Die Idee hält Houssein Malla, Forscher am Leibniz-Institut für Globale und Regionale Studien, erst einmal für richtig. Allerdings sagt er gegenüber watson: "Ein Marshallplan hieße: internationales Sicherheitsmandat, ein mehrjähriger Fonds mit harten Bedingungen und klaren Marktöffnungen. Ohne Garantien für Material und Investitionen bliebe er nur ein Schlagwort."

Wie wird der Wiederaufbau von Gaza nun finanziert?

Der Plan sieht Hilfen und Entwicklung vor, bleibt aber bei Aufsicht, Importen und Finanzierung vage. Realistisch wird der Wiederaufbau erst, wenn Sicherheit, Lieferketten und Finanzierung gleichzeitig geregelt sind, sagt Malla. "Aufbau ist möglich, aber nur als Sicherheits-, Finanz- und Logistikprojekt in einem."

Ein Marshallplan wäre die eine Idee. Es gibt aber auch noch andere Möglichkeiten, den Wiederaufbau Gazas umzusetzen.

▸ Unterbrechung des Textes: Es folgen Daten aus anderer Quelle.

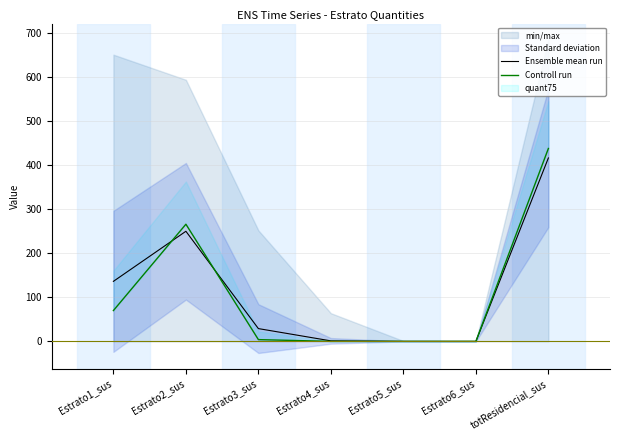

Which category has the highest value across all series?

totResidencial_sus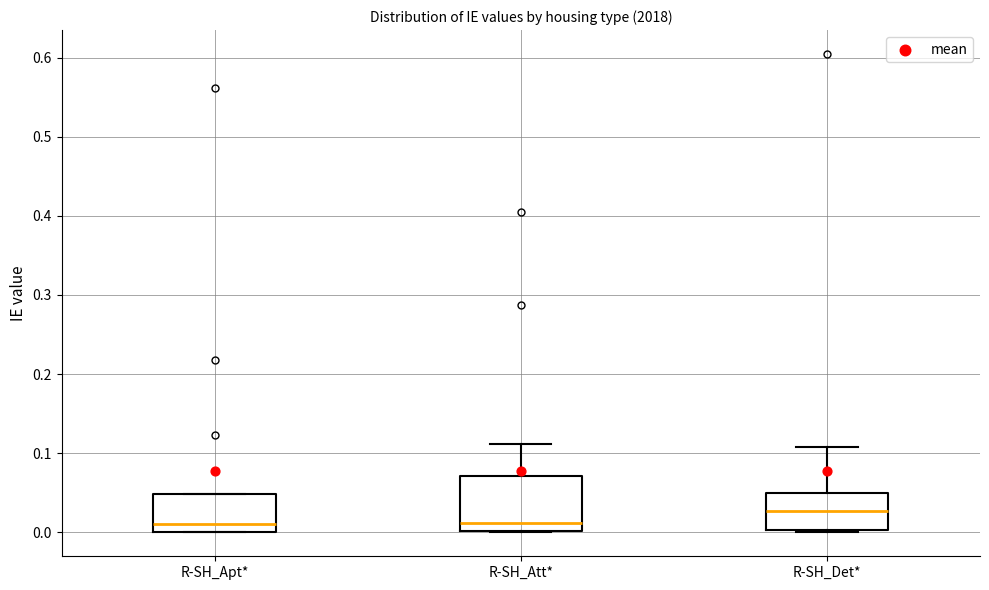

Which box is the tallest, from its lower edge to its upper edge?

R-SH_Att*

Ökonom Patrick Kaczmarczyk hält zur langfristigen Lösung einen "New Deal für Palästina" für nötig, wie er im Wirtschaftsmagazin "Surplus" schreibt. Dieser stehe auf drei Säulen.

Ein Ende der Besatzungs- und Siedlungspolitik (letztere schließt Trumps Plan nicht direkt aus), massive Investitionen in palästinensische Infrastruktur und industriepolitischer Spielraum zur Diversifizierung der Wirtschaft. Das bedeutet: keine Abhängigkeiten von einzelnen Märkten, Produkten und Branchen zwecks Risikovermeidung.

Letztlich hängt aber auch das an einer enormen Finanzspritze, die zumindest im Gaza-Plan festgeschrieben ist. Da es ohne Geld von außerhalb nicht geht, wird es zwangsläufig auf Kredite hinauslaufen. Entscheidend werden die Bedingungen sein, also die Zinslast und die Freiheit in Sachen wirtschaftlicher Ausgestaltung. Trumps Regierung, aber auch andere Länder, werden kaum eine alleinige palästinensische Kontrolle akzeptieren.

Die wirtschaftliche wie auch die politische Ausrichtung werfen ein großes Problem auf: die Kontrolle des Gebiets. Es ist eher unwahrscheinlich, dass die Hamas abzieht. Entsprechend gibt es bisher auch keine Zustimmung vonseiten der Terrororganisation.

"Ohne glaubwürdige Finanzierung, Aufsicht und Durchsetzung droht das Ganze eher Show als Substanz zu werden. Der Plan öffnet Türen, baut aber noch keine Treppe", sagt Malla. Solange weder Staatlichkeit noch Finanzierung geklärt sind, droht er mehr Schaufensterpolitik als substanziell zu sein – und der Frieden bleibt Zukunftsmusik.